Luther Campbell and 2 Live Crew assured their place in history on a very sour and unexpected note: On June 6, 1990, to a packed courtroom in Miami, U.S. District Judge Jose Gonzalez read a 62-page decision that found the rap group’s As Nasty as They Wanna Be obscene, making it the first musical recording to be so labeled by a U.S. court. Branding Nasty ”an appeal to ‘dirty’ thoughts and the loins,” he effectively made it illegal to sell the album or perform its songs in three South Florida counties.
The verdict came in a suit brought by 2 Live’s Skyywalker Records against Broward County Sheriff Nick Navarro, who had threatened to arrest area record-store operators for carrying Nasty. It couldn’t have been better timed to fire up a simmering national debate. When the trial began, at least 18 states were considering mandatory record-labeling measures. To head off such legislation, the Recording Industry Association of America had announced that record companies would voluntarily place warning stickers on potentially offensive albums.

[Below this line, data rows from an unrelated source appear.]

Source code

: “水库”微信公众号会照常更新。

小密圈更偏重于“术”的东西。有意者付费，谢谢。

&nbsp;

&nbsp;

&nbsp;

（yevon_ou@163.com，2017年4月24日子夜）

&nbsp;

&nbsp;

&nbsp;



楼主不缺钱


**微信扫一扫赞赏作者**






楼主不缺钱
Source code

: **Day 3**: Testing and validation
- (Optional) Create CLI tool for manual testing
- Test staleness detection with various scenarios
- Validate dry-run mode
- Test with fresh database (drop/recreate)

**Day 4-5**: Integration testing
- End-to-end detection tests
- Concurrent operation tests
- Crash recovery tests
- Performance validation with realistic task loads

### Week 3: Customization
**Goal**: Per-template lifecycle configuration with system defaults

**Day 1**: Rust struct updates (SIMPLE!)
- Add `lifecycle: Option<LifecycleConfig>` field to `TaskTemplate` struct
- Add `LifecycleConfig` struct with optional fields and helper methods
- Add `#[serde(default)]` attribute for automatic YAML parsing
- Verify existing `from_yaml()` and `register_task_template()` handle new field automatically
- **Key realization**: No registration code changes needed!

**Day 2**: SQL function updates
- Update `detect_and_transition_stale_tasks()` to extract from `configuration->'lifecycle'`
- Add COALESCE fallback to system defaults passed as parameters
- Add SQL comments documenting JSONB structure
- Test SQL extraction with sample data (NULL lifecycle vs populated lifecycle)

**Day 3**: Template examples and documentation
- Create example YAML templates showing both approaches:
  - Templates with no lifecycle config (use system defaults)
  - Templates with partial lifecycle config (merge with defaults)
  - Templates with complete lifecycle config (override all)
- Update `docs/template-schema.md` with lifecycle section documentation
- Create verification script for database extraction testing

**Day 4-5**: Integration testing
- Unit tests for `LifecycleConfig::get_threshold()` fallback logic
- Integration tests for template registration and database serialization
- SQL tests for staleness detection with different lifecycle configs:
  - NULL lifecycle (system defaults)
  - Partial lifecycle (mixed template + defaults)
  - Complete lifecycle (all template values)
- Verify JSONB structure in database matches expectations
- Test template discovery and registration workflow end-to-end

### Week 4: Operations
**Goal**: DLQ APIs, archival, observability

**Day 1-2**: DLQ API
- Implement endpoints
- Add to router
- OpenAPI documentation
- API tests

Outside the courthouse, Navarro warned store owners, ”If you sell it, you’re going to jail.” Two days later, Charles Freeman, a Fort Lauderdale record-shop owner, was arrested for testing that proclamation. And after a defiant 2 Live Crew performed the banned songs at Hollywood, Fla.’s Club Futura the night following Freeman’s arrest, deputies arrested Campbell and Chris ”Fresh Kid Ice” Wong Won; a third member, Mark ”Brother Marquis” Ross, later surrendered to police. (All were acquitted when a jury rejected obscenity charges.)
Two years later, the Court of Appeals for the Eleventh Circuit in Atlanta overturned Gonzalez’s decision, finding that the judge had insufficient grounds to issue his ruling. Robyn Blumner, executive director of the American Civil Liberties Union of Florida, says both that reversal and the U.S. Supreme Court’s subsequent refusal to hear the case ”resoundingly beat back any attempt at censorship…and has licensed musicians to be as expressive as they want to be.” But the debate rages on. At a recent stockholders meeting, Time Warner heard the familiar cry from a new source: conservatives and black activists jointly decrying violent rap lyrics.
June 6, 1990
Madonna’s ”Vogue” was in style during its third consecutive week atop the charts, moviegoers didn’t forget Total Recall, Stephen King kept readers up late with The Stand, and couch potatoes pleaded guilty to Night Court.